Gewaltsamer Widerstand sei ein legitimes Mittel gegen Angriffe, sagte Kardinal Woelki bei einem Soldatengottesdienst im Kölner Dom. Vor der Kathedrale gab es Protest gegen die Feier.
Köln – Der Kölner Kardinal Rainer Maria Woelki hält es ethisch für gerechtfertigt, kriegerische Angriffe gewaltsam abzuwehren. Mit Blick auf aktuelle Kriege wie den russischen Angriff auf die Ukraine erinnerte der Erzbischof am Donnerstag im Kölner Dom an die kirchliche Lehre vom gerechten Krieg. Diese stelle sich einem radikalen Pazifismus in gewisser Weise entgegen. Besser müsse man vom „gerechtfertigten Krieg“ sprechen.
Woelki: „Stärker als alle Waffen ist unser Gebet“
Der Kardinal äußerte sich beim Internationalen Soldatengottesdienst, der immer zu Jahresbeginn im Kölner Dom gefeiert wird. Rund 20 Personen protestierten zeitgleich nahe der Kathedrale gegen die Feier. An ihr nahmen auch die ukrainische Generalkonsulin Iryna Shum aus Düsseldorf und die Kölner Oberbürgermeisterin Henriette Reker (parteilos) teil. Wegen der aktuellen Schneefälle konnten zahlreiche Militärangehörige den Gottesdienst nicht erreichen.
„Stärker als alle Waffen ist unser Gebet“, sagte Woelki und bekundete die Hoffnung, dass die Waffen schweigen und Verhandlungen beginnen. Krieg und Gewalt bleibe immer ein Übel. Aber Jesu Aussage in der Bergpredigt „Selig, die Frieden stiften“ dürfe nicht im Sinne eines radikalen Gewaltverzichts gedeutet werden.

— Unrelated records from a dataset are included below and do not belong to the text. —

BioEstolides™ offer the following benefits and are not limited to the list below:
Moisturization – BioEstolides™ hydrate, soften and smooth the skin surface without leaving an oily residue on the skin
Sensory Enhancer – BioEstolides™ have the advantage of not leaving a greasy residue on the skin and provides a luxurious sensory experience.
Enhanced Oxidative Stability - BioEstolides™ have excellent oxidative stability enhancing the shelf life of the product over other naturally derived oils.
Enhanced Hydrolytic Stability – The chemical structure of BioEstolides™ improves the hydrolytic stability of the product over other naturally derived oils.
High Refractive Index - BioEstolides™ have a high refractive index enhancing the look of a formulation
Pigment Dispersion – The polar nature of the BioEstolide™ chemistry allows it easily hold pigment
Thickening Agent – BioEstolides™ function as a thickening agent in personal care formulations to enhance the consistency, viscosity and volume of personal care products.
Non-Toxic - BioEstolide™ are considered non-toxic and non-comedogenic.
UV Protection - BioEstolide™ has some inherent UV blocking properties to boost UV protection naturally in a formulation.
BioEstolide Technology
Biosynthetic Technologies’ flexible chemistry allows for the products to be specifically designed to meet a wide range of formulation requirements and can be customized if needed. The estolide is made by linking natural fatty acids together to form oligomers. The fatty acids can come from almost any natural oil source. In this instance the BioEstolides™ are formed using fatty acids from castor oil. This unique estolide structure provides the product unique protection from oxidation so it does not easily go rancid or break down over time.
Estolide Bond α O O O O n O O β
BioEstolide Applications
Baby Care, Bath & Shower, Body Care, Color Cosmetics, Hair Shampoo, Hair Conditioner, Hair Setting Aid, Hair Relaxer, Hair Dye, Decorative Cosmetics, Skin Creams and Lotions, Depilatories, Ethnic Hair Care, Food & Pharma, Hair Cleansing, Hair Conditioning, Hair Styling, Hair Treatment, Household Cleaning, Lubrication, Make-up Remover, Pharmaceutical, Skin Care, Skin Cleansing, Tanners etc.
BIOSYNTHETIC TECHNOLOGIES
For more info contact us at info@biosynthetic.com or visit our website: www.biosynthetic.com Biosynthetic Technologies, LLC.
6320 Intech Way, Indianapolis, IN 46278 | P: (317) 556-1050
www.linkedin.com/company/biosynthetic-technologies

Eine gewaltsame Verteidigung aus Notwehr sei als letztes Mittel und als „notwendig kleineres Übel“ in engen Grenzen moralisch zu tolerieren. „Denn Notwehr ist im letzten deshalb gerechtfertigt, weil ohne sie möglicherweise der Terror oder die Despotie das Regiment übernehmen, eine legitime staatliche Gewalt ersetzen und Unheil über die Menschen bringen würde.“
„Pragmatisch geduldete Übel der Notwehrgewalt“
Nach Worten Woelkis gehören gewaltloser Widerstand und eine lang angelegte weltweite friedensethische Bildung zu den moralisch legitimierten Mitteln, den Weg zum Frieden zu bereiten. Im Zweifelsfall bewahre aber auch „das pragmatisch geduldete Übel der Notwehrgewalt“ vor Barbarei. Bei all dem komme Soldatinnen und Soldaten eine wichtige Rolle zu. Ihr Wirken sei ein Geschenk an alle Menschen guten Willens. „Und dafür möchte ich Ihnen heute bei dieser Gelegenheit ganz einfach einmal Danke sagen“, so der Kardinal.
Das Kölner Friedensforum und die „Deutsche Friedensgesellschaft – Vereinigte KriegsdienstgegnerInnen“ kritisierten den Gottesdienst. Es handele sich um eine „kirchliche Verharmlosung der deutschen Aufrüstungs- und Kriegspolitik“.
Zum Internationalen Soldatengottesdienst laden seit 1977 das Katholische Militärbischofsamt und die Katholische Militärseelsorge ein. Die Feier knüpft an den Weltfriedenstag an, den die katholische Kirche am 1. Januar begeht. In den vergangenen Jahren forderten Friedensgruppen immer wieder einen Verzicht auf den Gottesdienst.